Photo Finesse: Robert Mapplethorpe curated by Edward Enninful A striking exhibition explores the images of Robert Mapplethorpe through a new lens
By ROBIN MUIR
In mid-'80s Manhattan, at a show of Robert Mapplethorpe's photographs and collages, I followed a slightly stooping, elderly lady into the packed gallery. This was Mapplethorpe in excelsis, surfing the crest of two waves: an art market that had started to show an interest both in fine art photography and the explosion of the gay scene, downtown chiefly but travelling uptown fast. Full-frontal male portraits might hang next to pictures of Lord Snowdon or Richard Gere or two urinating lovers. In any event, the show was startling enough to offend any old lady.

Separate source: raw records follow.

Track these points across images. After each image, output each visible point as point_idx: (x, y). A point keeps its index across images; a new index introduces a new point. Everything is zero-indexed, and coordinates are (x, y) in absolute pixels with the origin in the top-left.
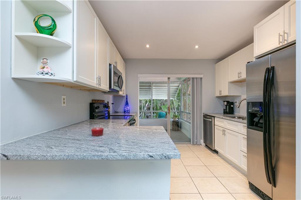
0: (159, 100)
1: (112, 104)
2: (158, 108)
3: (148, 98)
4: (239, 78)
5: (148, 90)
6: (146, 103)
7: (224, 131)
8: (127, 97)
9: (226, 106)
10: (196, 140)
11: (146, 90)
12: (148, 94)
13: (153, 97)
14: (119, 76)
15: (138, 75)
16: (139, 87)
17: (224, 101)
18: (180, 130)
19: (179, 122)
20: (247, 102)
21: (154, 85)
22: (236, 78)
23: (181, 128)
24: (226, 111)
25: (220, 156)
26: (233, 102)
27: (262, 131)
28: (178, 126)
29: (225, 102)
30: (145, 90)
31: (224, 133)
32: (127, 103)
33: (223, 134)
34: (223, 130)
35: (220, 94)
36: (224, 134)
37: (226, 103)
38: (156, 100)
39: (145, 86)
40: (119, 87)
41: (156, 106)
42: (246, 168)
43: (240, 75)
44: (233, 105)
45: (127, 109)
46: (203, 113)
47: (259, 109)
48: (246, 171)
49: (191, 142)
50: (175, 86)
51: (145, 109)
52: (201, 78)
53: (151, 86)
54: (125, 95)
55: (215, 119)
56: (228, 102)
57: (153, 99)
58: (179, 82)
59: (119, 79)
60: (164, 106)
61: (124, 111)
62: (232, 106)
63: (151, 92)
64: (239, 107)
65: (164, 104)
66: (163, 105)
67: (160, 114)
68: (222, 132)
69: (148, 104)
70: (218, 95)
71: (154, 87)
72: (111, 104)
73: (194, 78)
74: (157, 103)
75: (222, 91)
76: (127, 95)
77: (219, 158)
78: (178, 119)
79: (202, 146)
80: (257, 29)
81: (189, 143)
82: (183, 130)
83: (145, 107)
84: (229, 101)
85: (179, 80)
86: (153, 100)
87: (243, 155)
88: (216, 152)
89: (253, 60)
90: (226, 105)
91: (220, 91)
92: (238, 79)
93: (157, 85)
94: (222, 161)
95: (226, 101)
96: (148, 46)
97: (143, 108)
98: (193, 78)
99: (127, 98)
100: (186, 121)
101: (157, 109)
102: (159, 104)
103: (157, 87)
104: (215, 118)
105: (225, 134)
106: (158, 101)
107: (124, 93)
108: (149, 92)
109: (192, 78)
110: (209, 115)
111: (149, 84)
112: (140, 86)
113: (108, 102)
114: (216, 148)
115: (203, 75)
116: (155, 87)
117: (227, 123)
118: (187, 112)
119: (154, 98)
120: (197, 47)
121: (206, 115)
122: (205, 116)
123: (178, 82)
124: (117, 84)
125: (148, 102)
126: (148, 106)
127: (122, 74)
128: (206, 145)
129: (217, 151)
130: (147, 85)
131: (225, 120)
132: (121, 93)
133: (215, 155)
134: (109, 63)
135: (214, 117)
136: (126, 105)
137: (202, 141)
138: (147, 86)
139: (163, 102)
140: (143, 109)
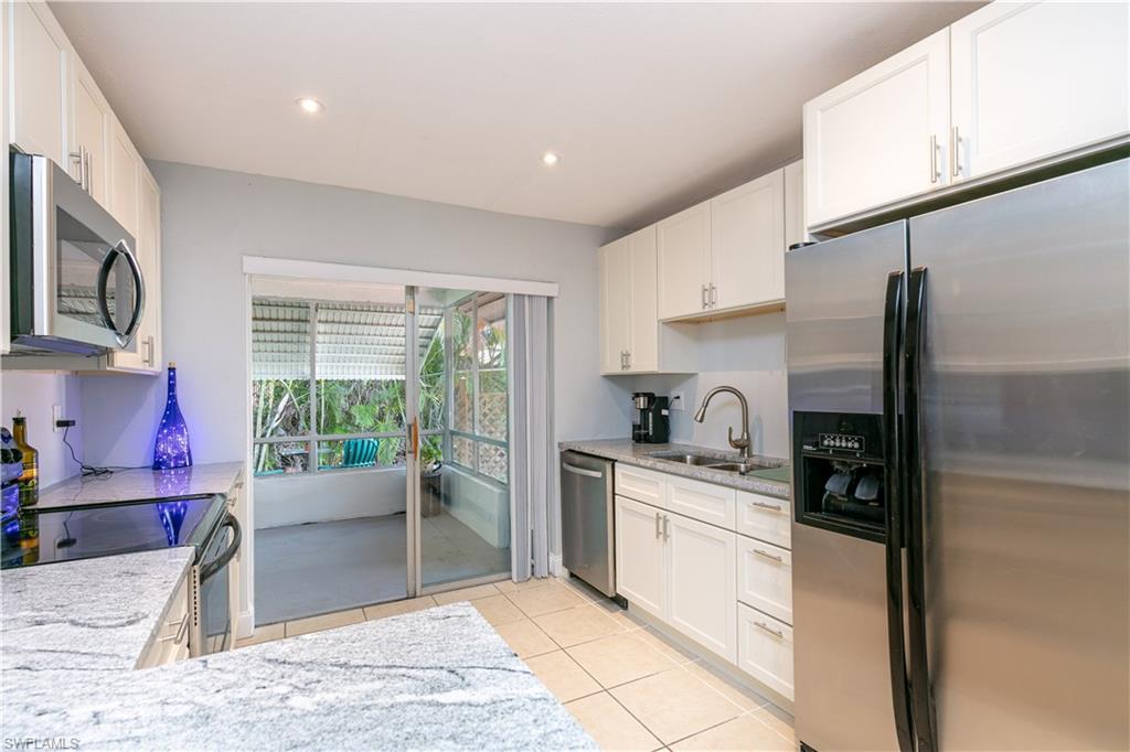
0: (342, 383)
1: (60, 424)
2: (339, 417)
3: (288, 373)
4: (707, 308)
5: (289, 337)
6: (278, 397)
7: (661, 522)
8: (172, 378)
9: (644, 412)
10: (533, 558)
11: (282, 337)
12: (288, 356)
13: (317, 370)
14: (113, 255)
15: (245, 258)
16: (250, 325)
17: (637, 395)
18: (447, 513)
19: (440, 476)
20: (795, 413)
21: (322, 315)
22: (694, 308)
23: (448, 500)
24: (643, 431)
25: (639, 622)
26: (666, 398)
27: (880, 540)
28: (437, 493)
29: (642, 399)
30: (275, 337)
31: (661, 530)
32: (172, 416)
33: (658, 533)
34: (658, 518)
35: (623, 367)
36: (662, 533)
37: (642, 402)
38: (326, 381)
39: (277, 320)
40: (112, 326)
41: (329, 408)
42: (792, 687)
43: (710, 297)
44: (667, 409)
45: (175, 447)
46: (560, 445)
47: (856, 445)
48: (792, 700)
49: (510, 570)
50: (426, 327)
51: (275, 425)
52: (550, 299)
53: (306, 321)
54: (158, 367)
55: (616, 470)
56: (650, 397)
57: (317, 378)
58: (439, 308)
59: (112, 274)
60: (362, 407)
61: (152, 464)
62: (665, 412)
63: (308, 348)
64: (701, 421)
65: (363, 398)
66: (362, 402)
67: (352, 447)
68: (655, 526)
69: (290, 399)
70: (617, 370)
71: (321, 328)
72: (50, 424)
73: (523, 295)
74: (331, 396)
75: (633, 355)
76: (172, 370)
77: (639, 628)
78: (435, 467)
79: (558, 579)
80: (819, 113)
81: (505, 575)
82: (460, 513)
83: (273, 416)
84: (653, 394)
85: (438, 300)
86: (318, 382)
87: (756, 624)
88: (620, 602)
89: (803, 238)
90: (642, 410)
91: (626, 356)
92: (701, 311)
93: (337, 316)
94: (652, 643)
95: (645, 395)
96: (310, 106)
97: (264, 418)
98: (519, 297)
99: (172, 387)
100: (471, 472)
101: (334, 420)
102: (342, 401)
103: (336, 326)
104: (616, 464)
105: (668, 533)
106: (337, 385)
107: (150, 361)
108: (295, 347)
109: (515, 295)
110: (586, 451)
111: (296, 311)
112: (255, 319)
113: (19, 422)
114: (623, 589)
115: (556, 286)
116: (328, 328)
117: (673, 489)
118: (477, 434)
119: (323, 372)
120: (550, 159)
121: (570, 451)
122: (570, 456)
123: (432, 308)
124: (95, 301)
125: (291, 392)
126: (286, 408)
127: (132, 241)
128: (572, 575)
129: (625, 599)
130: (288, 317)
131: (665, 475)
132: (124, 361)
133: (615, 617)
134: (12, 141)
135: (614, 461)
136: (164, 426)
137: (557, 559)
138: (285, 320)
139: (359, 393)
140: (263, 424)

Though not this one: it turned out she was the collector Ileana Sonnabend, an early champion of Gilbert & George and Jeff Koons. In a room full of nervous glances and open mouths, she was the least perturbed of all.
Though Mapplethorpe has been dead for 35 years, he continues to beguile. "In his day, when he made these pictures, you're one thing or another, and that's so interesting to me in a time now when people don't want to label themselves at all," says Edward Enninful, who has curated a new show of the photographer's work, opening at Thaddaeus Ropac in Paris this month.
It will show the photographer in a fresh light, with Enninful arranging the exhibition in pairs of images, intuiting the duality at the heart of the artist.